* Recorded data *
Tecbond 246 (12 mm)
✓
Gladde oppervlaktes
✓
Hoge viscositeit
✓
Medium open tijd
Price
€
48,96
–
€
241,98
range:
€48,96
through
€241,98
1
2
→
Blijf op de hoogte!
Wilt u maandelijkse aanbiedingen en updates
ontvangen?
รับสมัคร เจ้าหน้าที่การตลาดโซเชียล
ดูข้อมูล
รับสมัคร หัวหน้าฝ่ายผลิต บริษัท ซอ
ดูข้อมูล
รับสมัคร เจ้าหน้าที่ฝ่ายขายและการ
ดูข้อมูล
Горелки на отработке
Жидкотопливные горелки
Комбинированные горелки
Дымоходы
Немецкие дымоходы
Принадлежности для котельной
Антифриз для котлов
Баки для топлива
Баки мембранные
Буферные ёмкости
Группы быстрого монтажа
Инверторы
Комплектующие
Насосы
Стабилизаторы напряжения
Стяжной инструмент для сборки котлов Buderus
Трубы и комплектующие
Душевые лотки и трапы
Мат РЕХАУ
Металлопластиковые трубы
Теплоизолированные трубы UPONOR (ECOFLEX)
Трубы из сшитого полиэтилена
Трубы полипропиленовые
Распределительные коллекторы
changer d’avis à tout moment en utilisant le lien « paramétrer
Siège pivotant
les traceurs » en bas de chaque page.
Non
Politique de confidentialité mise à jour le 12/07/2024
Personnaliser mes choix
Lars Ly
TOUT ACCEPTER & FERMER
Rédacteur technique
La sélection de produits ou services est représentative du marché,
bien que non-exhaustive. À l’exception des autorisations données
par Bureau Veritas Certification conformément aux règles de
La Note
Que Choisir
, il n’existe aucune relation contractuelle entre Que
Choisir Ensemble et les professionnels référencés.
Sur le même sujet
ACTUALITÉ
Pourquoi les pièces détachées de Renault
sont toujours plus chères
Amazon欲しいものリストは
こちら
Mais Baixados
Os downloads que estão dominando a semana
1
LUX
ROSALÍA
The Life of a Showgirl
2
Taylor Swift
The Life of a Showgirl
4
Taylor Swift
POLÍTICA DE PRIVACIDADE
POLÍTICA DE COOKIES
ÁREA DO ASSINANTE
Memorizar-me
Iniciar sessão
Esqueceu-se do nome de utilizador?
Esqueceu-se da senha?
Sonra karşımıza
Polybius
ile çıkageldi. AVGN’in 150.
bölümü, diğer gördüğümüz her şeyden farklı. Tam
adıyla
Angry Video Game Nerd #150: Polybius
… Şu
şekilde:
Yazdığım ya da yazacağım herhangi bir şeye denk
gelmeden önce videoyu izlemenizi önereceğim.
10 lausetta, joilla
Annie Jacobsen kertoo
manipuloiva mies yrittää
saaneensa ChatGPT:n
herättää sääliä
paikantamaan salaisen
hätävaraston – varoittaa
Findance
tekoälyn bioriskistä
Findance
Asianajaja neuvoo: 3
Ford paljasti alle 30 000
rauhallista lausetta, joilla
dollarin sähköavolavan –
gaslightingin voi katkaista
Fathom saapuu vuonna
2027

* The task *
Return each line of the records above in which the word "котлов" occurs.

* Exercise solution *
Антифриз для котлов
Стяжной инструмент для сборки котлов Buderus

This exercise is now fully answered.